Current advances in data collection techniques and the drop in the storage prices allow for collecting vast amount of data. Processing all the data that has been collected becomes a challenging task for any organization. In fact, only a small fraction of their collected data is processed due to the limitations in the current systems and algorithms. Usually, organizations deal with large amount of data stored as relational databases or arriving continuously in data streams. Extracting models that can summarize the data becomes crucial to get insights from the data to help in improving our lives.
At Utrecht University, I joined the very large data management group. My research is centered around data stream mining, data cleaning and explainability of machine learning techniques.
As a postdoc at QCRI, we worked on extracting syntactic patterns that could reveal important information about the data. The discovered patterns are used to detect disguised missing values which are assumed to be represented by one of the non-dominating patterns. wE also used the patterns in the data to develop a new set of integrity constraints that could help in discovering data inconsistencies. wE called the new integrity constraints as pattern functional dependencies (PFDs).
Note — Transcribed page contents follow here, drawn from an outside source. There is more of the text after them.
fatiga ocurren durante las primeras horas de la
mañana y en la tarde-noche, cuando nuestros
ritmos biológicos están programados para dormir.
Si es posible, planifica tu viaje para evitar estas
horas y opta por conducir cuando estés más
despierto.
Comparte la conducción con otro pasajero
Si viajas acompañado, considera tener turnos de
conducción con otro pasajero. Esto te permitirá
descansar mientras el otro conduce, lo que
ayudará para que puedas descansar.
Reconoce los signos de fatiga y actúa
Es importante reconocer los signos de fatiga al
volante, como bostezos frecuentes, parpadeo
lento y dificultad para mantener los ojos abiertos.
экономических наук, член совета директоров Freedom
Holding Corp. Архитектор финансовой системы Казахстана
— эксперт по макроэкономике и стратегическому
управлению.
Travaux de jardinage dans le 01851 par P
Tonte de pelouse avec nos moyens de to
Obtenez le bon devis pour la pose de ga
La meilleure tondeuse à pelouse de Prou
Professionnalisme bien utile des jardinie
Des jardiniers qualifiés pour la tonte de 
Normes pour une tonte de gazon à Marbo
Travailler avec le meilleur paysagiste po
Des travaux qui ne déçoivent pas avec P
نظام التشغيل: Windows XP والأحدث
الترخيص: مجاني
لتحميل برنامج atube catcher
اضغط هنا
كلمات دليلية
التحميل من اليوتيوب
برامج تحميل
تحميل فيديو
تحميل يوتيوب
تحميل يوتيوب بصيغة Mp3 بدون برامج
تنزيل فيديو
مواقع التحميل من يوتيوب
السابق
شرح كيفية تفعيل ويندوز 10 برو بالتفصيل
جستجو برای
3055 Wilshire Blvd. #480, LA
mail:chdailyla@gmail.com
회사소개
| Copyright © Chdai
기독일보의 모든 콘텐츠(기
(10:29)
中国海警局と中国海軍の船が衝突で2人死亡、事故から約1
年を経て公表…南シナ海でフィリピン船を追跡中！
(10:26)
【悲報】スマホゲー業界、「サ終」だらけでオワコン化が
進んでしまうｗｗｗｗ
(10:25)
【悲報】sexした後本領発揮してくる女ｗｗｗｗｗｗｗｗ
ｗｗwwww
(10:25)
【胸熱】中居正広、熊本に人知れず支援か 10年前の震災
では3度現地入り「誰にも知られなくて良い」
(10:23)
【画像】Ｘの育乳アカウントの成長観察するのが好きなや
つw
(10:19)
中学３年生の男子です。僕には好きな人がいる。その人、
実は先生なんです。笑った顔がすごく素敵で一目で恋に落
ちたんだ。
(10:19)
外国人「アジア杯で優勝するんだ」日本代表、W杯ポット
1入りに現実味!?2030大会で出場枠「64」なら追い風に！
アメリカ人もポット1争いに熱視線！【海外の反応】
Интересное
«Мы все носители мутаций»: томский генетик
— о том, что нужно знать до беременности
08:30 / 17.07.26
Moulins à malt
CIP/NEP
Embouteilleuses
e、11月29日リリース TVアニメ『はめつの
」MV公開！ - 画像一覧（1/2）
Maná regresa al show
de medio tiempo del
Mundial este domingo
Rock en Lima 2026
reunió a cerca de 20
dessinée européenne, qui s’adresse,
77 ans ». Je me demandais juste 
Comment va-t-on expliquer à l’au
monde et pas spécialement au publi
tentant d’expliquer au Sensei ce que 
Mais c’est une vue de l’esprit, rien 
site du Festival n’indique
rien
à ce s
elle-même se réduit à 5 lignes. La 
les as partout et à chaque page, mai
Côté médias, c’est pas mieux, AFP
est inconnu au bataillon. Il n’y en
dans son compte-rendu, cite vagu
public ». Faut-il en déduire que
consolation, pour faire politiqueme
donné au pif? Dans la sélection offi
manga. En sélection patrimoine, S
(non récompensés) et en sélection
During my PhD studies at KAUST, we worked on estimating the probability density function (PDF) for numerical data streams which is used as a summarization model for the the stream. The PDF can reveal very important information about the data in the stream so that low density regions can be considered as outliers and large peaks in the PDF curve can be viewed as centers of the clusters in the data. We used the estimated PDF in three applications: i) outlier detection, ii) Change detection and iii) monitoring the taxicab demand. My work at KAUST was under the supervision of Xiangliang Zhang (KAUST) and Soujin Wang (Texas A&M University).